How about this? My response as a man to the accumulation of stresses, contradictions and emotions which daily life brings about is to _do_ something about it, change, co-ordinate, be pro-active, generally muck about and disturb what might actually be a real equilibrium.

Yours as a woman is different; you don't necessarily _need_ to alter or remove the elements of your life - you just need to vent, to release the pressure in the manner of steam from one of those pressure-cooker pots our mothers cooked with. Meanwhile, the stew of your life remains tasty! Whereas I wd throw away half of the ingredients. ;)

Reasonable? Greetings from wet Warsaw :)

eva said...

Do you realize how much I hate generalizations? And especially about men and women? You certainly managed to sweep me off my feet... I should have listened and sit down. But if generalizations you ask for, generalizations you'll going to get... I call your male tactics 'escape' and female ones 'dealing with what you have on your plate'. How about that? Seriously, I think the flee or fight instinct still runs deep in all of us... And believe me, you wouldn't want to eat one of my stews... Hardly delicious!

CHRISTINE said...

I'm going to stick my nose in your conversation for a moment and add to your analogy...

When the messy pot of stew is so overcooked and in a rolling boil, my feeling is that what you need to do(whether you are a man or woman)is turn off the burner and put the pot aside.

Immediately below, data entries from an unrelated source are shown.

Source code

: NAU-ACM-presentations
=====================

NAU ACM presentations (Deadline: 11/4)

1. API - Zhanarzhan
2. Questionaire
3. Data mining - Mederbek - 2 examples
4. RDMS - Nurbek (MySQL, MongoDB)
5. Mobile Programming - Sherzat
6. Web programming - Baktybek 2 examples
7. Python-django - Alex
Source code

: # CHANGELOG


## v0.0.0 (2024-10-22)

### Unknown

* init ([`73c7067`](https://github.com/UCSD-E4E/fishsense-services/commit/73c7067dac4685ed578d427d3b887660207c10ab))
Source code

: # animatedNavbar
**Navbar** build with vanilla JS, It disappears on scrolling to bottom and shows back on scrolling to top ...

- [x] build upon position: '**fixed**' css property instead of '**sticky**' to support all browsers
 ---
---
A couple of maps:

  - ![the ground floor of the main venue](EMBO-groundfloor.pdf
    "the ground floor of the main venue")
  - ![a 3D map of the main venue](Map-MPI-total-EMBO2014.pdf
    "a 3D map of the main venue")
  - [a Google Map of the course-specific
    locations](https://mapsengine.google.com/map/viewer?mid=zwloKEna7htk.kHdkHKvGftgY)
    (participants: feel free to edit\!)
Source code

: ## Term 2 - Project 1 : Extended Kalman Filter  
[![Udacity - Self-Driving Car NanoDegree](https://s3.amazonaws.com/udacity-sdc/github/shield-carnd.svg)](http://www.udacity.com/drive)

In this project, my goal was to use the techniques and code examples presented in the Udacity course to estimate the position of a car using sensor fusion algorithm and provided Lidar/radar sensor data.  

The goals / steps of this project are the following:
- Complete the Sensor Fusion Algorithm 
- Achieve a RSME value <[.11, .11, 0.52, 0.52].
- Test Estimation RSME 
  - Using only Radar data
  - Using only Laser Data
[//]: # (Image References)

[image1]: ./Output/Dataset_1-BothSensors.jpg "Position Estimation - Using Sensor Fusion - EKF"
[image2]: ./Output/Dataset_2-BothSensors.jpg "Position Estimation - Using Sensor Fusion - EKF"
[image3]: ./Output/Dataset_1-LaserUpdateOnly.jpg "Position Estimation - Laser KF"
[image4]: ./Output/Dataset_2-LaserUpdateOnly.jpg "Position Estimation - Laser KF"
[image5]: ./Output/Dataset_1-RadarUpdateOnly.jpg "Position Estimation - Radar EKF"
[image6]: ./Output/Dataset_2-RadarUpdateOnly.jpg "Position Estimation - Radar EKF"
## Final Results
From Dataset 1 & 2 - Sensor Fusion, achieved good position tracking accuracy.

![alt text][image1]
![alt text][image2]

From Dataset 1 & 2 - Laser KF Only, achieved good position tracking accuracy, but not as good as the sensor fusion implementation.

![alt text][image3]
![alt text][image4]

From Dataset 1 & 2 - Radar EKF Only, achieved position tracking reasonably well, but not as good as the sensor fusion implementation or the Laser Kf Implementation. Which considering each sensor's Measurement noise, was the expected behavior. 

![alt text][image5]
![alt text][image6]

Then, take out a fresh pan and cook something that you -- and only you -- love. It should be unusual and a treat. Let that feed your soul for a while.

Then, the next day, reheat the big pot of stew and let it simmer slowly. You will find that stew is always more palatable the next day.

xoxo

eva said...

Now, that's the kind of reasoning that I like - intriguing and inspiring. And a little dangerous! Love it.